Eine letzte AfD-Wählerin, die an diesem Vormittag mit unserer Redaktion auf ihre Wahlentscheidung zu sprechen kommt, erhofft sich von der Wahl einen Ruck im Land und ein Signal für die Politik. Es seien Fehler in der Flüchtlingspolitik gemacht worden.

Die Fehler in der Flüchtlingspolitik - immer wieder ist es dieser Vorwurf, den die AfD gegen die CDU ins Feld führt. Blickt man auf die einzelnen Stimmbezirke im Kreis Wesel, dann ist erkennbar, dass die AfD in bestimmten Bezirken besonders stark ist. Im Stimmbezirk 2.1, Theodor-Heuss-Grundschule in Flüren etwa: 13,1 Prozent holt die AfD hier. Im Stimmbezirk 6.0, Konrad-Duden-Realschule kommt sie auf 13 Prozent, in 7.1, Grundschule Feldmark, auf 14,6 Prozent. Schwächer hingegen ist die AfD in Wesel durch die Bank auf dem Dorf, in Bislich oder Ginderich. Diese Tendenz zeigt sich auch in Hamminkeln, wo die AfD generell schwächer abschneidet als in Wesel. 6,4 Prozent der Wähler gaben hier ihre Zweitstimme für die AfD ab - die Hochburg der AfD liegt hier in Mehrhoog. Würde Deutschland nur aus Ortschaften wie Loikum oder Dingden bestehen, dann würde die AfD in Deutschland nicht über die Fünf-Prozent-Hürde kommen.

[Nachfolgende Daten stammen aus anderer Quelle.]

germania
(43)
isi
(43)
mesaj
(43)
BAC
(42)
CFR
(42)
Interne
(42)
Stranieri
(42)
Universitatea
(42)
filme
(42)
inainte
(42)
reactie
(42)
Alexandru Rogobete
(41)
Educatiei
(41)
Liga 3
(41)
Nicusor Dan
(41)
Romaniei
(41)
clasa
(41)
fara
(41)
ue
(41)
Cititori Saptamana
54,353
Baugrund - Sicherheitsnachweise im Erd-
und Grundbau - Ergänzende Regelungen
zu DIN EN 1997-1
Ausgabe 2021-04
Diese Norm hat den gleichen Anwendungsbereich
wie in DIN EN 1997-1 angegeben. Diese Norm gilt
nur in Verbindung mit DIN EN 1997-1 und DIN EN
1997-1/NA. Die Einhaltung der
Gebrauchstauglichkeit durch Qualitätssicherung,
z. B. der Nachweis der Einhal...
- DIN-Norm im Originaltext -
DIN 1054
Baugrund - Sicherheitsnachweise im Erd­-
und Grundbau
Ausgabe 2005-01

In Schermbeck fällt das starke AfD-Resultat in Altschermbeck-Dorf auf. Hier votierten 11,4 Prozent der Wähler mit ihrer Zweitstimme für die AfD. In Hünxe ein ähnliches Bild: In Drevenack schneidet die mit 11,9 Prozent (Wahllokal Grundschule) sehr gut ab, das gleiche Ergebnis auch im Wahllokal Gaststätte Rühl.

Eine Tendenz, die sich überall zeigt: Bei den Briefwählern punktet die AfD durch die Bank nicht. Es scheint, als hätten viele Wähler mit dem Gang zur Urne am Wahlsonntag auch ein Signal setzen wollen.

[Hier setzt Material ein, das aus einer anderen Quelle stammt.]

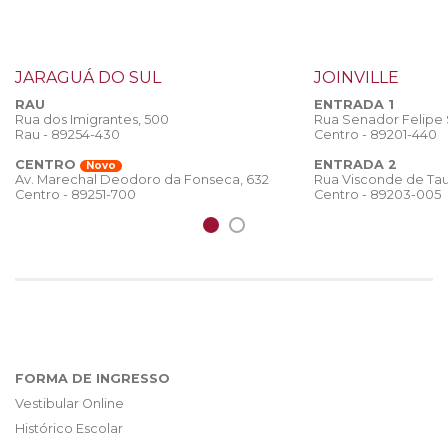
JARAGUÁ DO SUL
JOINVILLE
RAU
ENTRADA 1
Rua dos Imigrantes, 500
Rua Senador Felipe
Rau - 89254-430
Centro - 89201-440
CENTRO
ENTRADA 2
Novo
Rua Visconde de Tau
Av. Marechal Deodoro da Fonseca, 632
Centro - 89203-005
Centro - 89251-700
FORMA DE INGRESSO
Vestibular Online
Histórico Escolar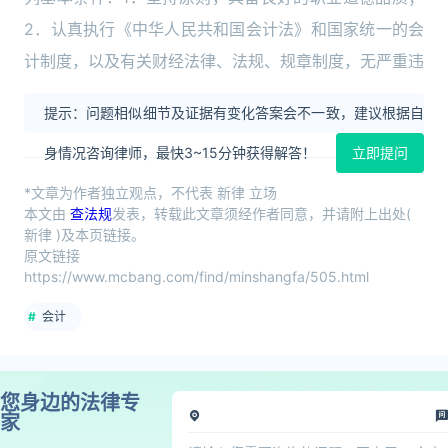
2．认真执行《中华人民共和国会计法》和国家统一的会
计制度，以及有关财经法律、法规、规章制度，无严重违
提示：问题相似细节及证据有变化答案会不一致，建议根据自
身情况咨询律师，最快3~15分钟获得解答！
立即提问
*文章为作者独立观点，不代表 新律 立场
本文由
查法规
发表，转载此文章须经作者同意，并请附上出处(
新律 )及本页链接。
原文链接
https://www.mcbang.com/find/minshangfa/505.html
会计
您身边的法律专
家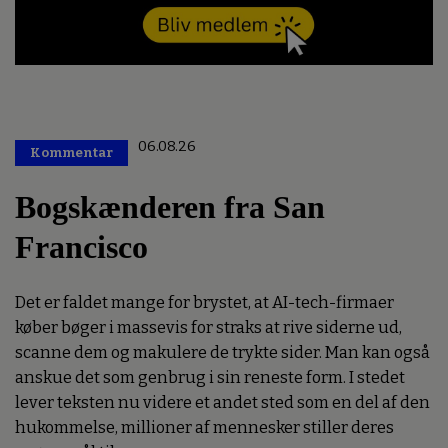
06.08.26
Kommentar
Premium
Bogskænderen fra San
Francisco
Det er faldet mange for brystet, at AI-tech-firmaer
køber bøger i massevis for straks at rive siderne ud,
scanne dem og makulere de trykte sider. Man kan også
anskue det som genbrug i sin reneste form. I stedet
lever teksten nu videre et andet sted som en del af den
hukommelse, millioner af mennesker stiller deres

Ein Effekt ist ausgeblieben. Kreiswahlleiter Lars Rentmeister hatte im Vorfeld befürchtet, dass die vielen Wahlbeobachter, die sich im Internet für die Begleitung der Stimmenauszählung angekündigt hatte, viele davon aus dem AfD-Umfeld, für eine Verzögerung der Auszählung sorgen würden. Rentmeisters Bilanz gestern: "Es lief alles zufriedenstellend ab."